Ignacio Gracia Noriega
Los nombres de los conquistadores
El libro más reciente de Hugh Thomas, «Quién es quién de los conquistadores» (Salvat Editores, 2001), puede ser considerado de muy diferentes maneras. En primer lugar, como un diccionario de conquistadores. Pero también es un oportuno complemento a la obra monumental de Thomas, «La conquista de México». Ambos libros pueden –y es más, deben– leerse simultáneamente, siendo «Quién es quién de los conquistadores» la obra auxiliar, a la que necesariamente se ha de acudir si se desea ampliar datos. ¿Qué se hace con las fichas y las notas preparatorias de una ingente obra historiográfica una vez concluida esa obra? La mayoría de las veces, a ese material enorme y realmente importante le aguarda el mismo destino que a Jasón, quien, una vez conquistado el vellocino de oro, se queda en nada. Pero Thomas ha comprendido que con ese material se puede componer otra obra, no sólo útil, sino apasionante, que en este caso es una epopeya en la que intervienen unos dos mil doscientos individuos, todos ellos puestos en pie e individualizados por el historiador. Es, pues, «La conquista de México» una epopeya que supera la nómina de personajes de Balzac o Galdós, de Tolstoi y Dickens. Y, al tiempo, la vuelta a reconocer que la Historia la hacen los individuos, no las masas. Las masas, en último término, harán aquello a lo que las guíe un individuo, en este caso Cortés, alguien con sentido de ser «sin igual en el mundo». Cada conquistador era un mundo y un hombre. No hubieran podido conquistar México de no ser así.
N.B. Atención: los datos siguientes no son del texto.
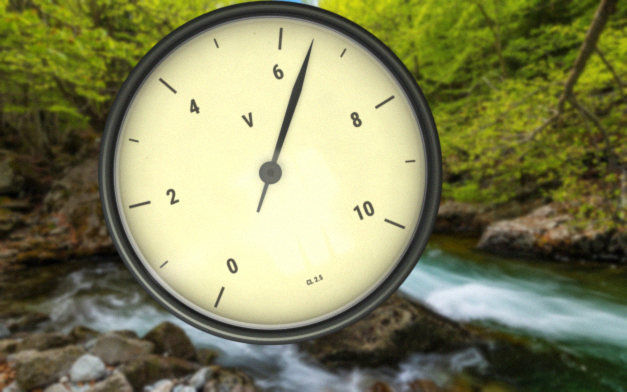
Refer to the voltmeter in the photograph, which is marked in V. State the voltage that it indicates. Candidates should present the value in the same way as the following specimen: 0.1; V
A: 6.5; V
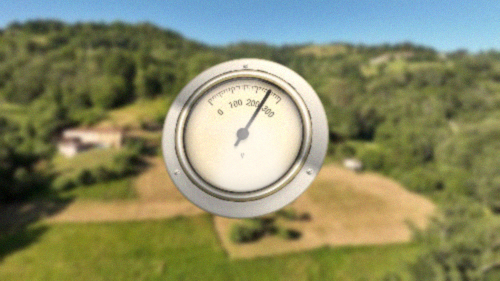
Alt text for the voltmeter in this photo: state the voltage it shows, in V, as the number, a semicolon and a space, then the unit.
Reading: 250; V
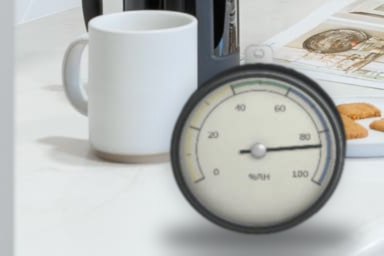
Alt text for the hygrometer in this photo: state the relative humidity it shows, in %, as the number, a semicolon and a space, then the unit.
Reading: 85; %
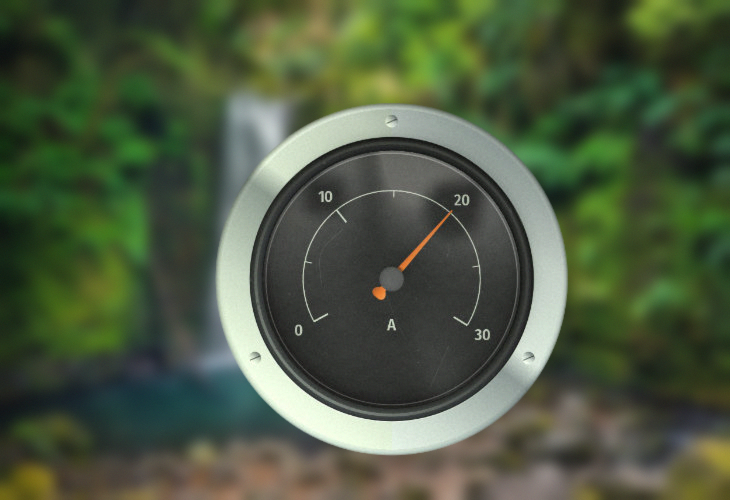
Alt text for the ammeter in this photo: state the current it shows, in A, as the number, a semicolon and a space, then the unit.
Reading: 20; A
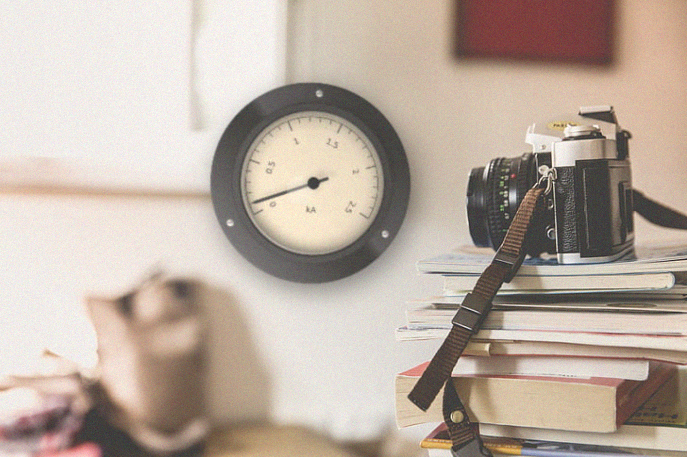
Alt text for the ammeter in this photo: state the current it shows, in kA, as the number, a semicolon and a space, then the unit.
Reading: 0.1; kA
Hugh Thomas, de este modo, abordando la historia general («La conquista de México») y la historia personal («Quién es quién de los conquistadores»), nos ofrece el panorama completo de aquella epopeya. Thomas es totalmente defensor, exaltador y reivindicador de la acción colonizadora de España en América.
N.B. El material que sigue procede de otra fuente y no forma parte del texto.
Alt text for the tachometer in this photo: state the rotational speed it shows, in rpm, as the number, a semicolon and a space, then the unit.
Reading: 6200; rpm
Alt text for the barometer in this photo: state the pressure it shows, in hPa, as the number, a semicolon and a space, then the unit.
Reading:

Entre estos conquistadores hubo gentes de todo pelaje. A unos les fue bien y a otros, mal. Unos acabaron ricos, disfrutando de sus encomiendas, y otros quedaron a mitad de camino. Algunos murieron de muerte violenta; otros, a manos de los indios y bastantes, en fin, de muerte natural. Porque morir de muerte natural en aquellas circunstancias tan violentas tenía su punto de excepcionalidad. Thomas lo anota; aunque, finalizadas las guerras indias, también en la Nueva España lo excepcional era morir de muerte violenta. En cualquier caso, más del 90 por ciento de los conquistadores se quedó en las Indias, y fue el primer fundamento del criollismo. «Pienso a veces en lo extraña que es la vida del conquistador, que nace por ejemplo en una aldea de Extremadura, viaja a Sevilla, se embarca en una carabela atestada de gente, combate en Santo Domingo, Cuba y México y acaba instalado en una encomienda con una primera mujer india, quizá con una segunda española, y muchos niños, además de esclavos africanos y unos cuantos nativos, para al final de sus días recordar los terribles sucesos vividos», reflexiona Thomas. Algunos de esos conquistadores eran analfabetos y otros dejaron la relación de lo que vieron o de los hechos en que participaron, como Bernal Díaz del Castillo o el propio Hernán Cortés, un escritor realmente grande aunque sólo sea porque fue el primer conquistador occidental que entendió la grandeza del mundo que le tocaba abolir. Entre estos conquistadores aparecen varios asturianos, reseñados por Jesús Evaristo Casariego y Elviro Martínez, como Juan Bueno, Rodrigo de Hevia, Alonso López de Lois o Alonso de Luarca, entre otros; algunos de ellos –Álvaro de León, Diego de Colio y Bartolomé de Zárate, que fue hermano de Juan López de Zárate, canónigo de Oviedo y primer obispo de Oaxaca– figuran en la nómina de Thomas. El historiador añade a su catálogo algunas mujeres conquistadoras (hasta el momento, la más conocida era Catalina de Erauso, la monja alférez, aunque no intervino en México) y a evangelizadores, cronistas, navegantes, administradores, no implicados directamente en la conquista. Entre la historia oficial de López de Gomara y la personal de Bernal Díaz, Thomas adopta el punto de vista de éste. «Creo que, cuando menos, Bernal Díaz aprobaría mi empeño», escribe. Yo creo que sí, que este libro le hubiera gustado al viejo soldado y magnífico cronista.